Materials and methods: In current study forty female Albino rats, weighing 220-280 g were used. For the induction of mucositis, 60 mg/kg of 5-FU was administered intraperitoneally to each animal in the study group on day 0, and 40 mg/kg was administered on day 2. The control animals were intraperitoneally injected by normal saline in the same manner and dose like 5-FU on day 0 and 2. Then the rats in each group were randomly divided into two groups: Distilled water treated group and chamomile extract treated group (10 animals each).
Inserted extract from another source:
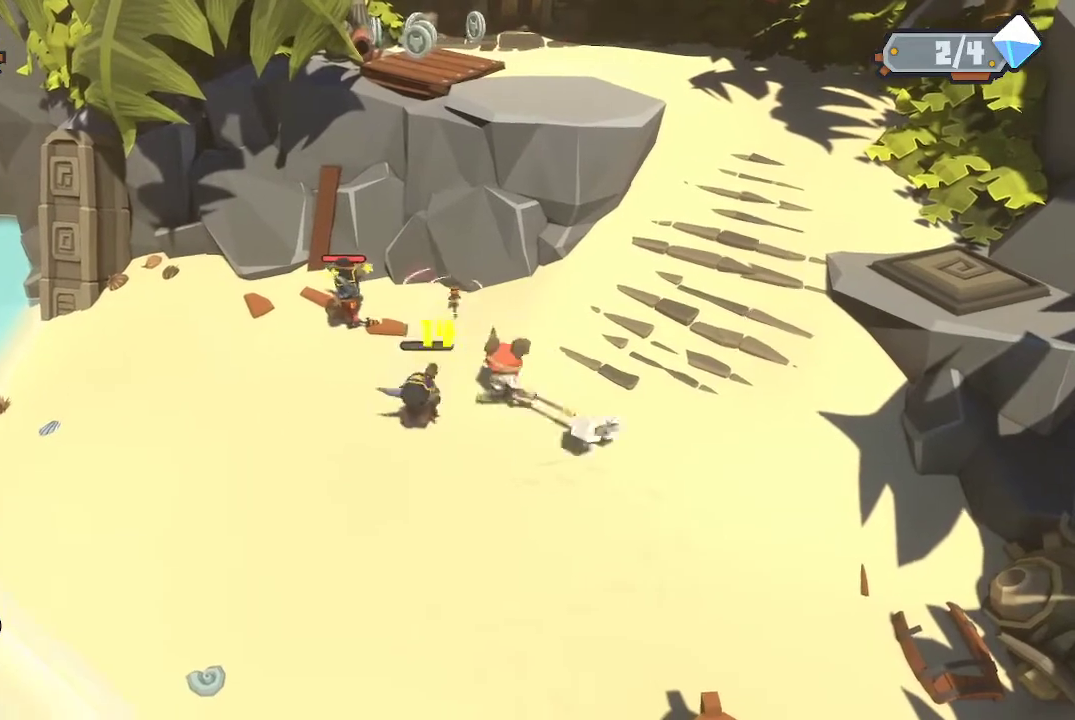
{"buttons": ["R1"], "left_stick": "up-left", "right_stick": "center", "events": [[67, "R1", "up"], [100, "R1", "down"], [233, "R1", "up"], [267, "R1", "down"], [367, "R1", "up"], [433, "R1", "down"]]}
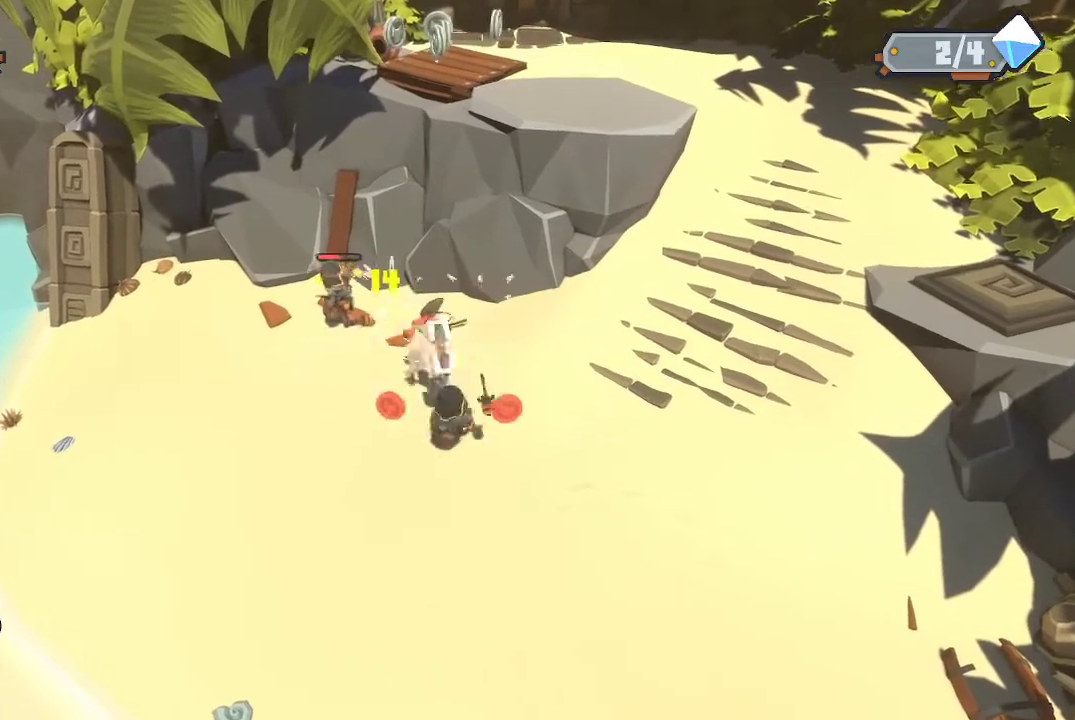
{"buttons": ["R1"], "left_stick": "up-left", "right_stick": "center", "events": [[33, "R1", "up"], [100, "R1", "down"], [200, "R1", "up"], [233, "R1", "down"], [333, "R1", "up"], [367, "R1", "down"], [467, "R1", "up"], [500, "R1", "down"]]}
A volume of distilled water equal to chamomile extract was given by intragastric gavage tube, while the other group was gavaged with chamomile extract at a dose of (100 mg/ kg) two times daily. The treatment with distilled water or the chamomile extract was initiated on day 5 and the experiment continues for twelve days. The animals were sacrificed on day 8 and 12 (five animals each). In each experiment, the middle third of the tongue was removed for histopathological and immunohistochemical analysis using Ki-67 and Bcl-2 immunolabeling.
Results: Chamomile can protect the tongue from fluorouracil-induced cytotoxicity and attenuate or decrease the associated injury. The chamomile in 5-FU+chamomile group causes significant increase in Ki-67 and Bcl-2 immunoexpression in comparison with 5-FU+water group at day eight. But longer duration of taking chamomile can cause cytotoxic and damaging effect to the tongue mucosa.
Conclusion: Chamomile can protect the tongue mucosa from fluorouracil-induced mucositis. It attenuate the associated injury if it taken for short duration, but the reverse was occurred if it taken for longer period.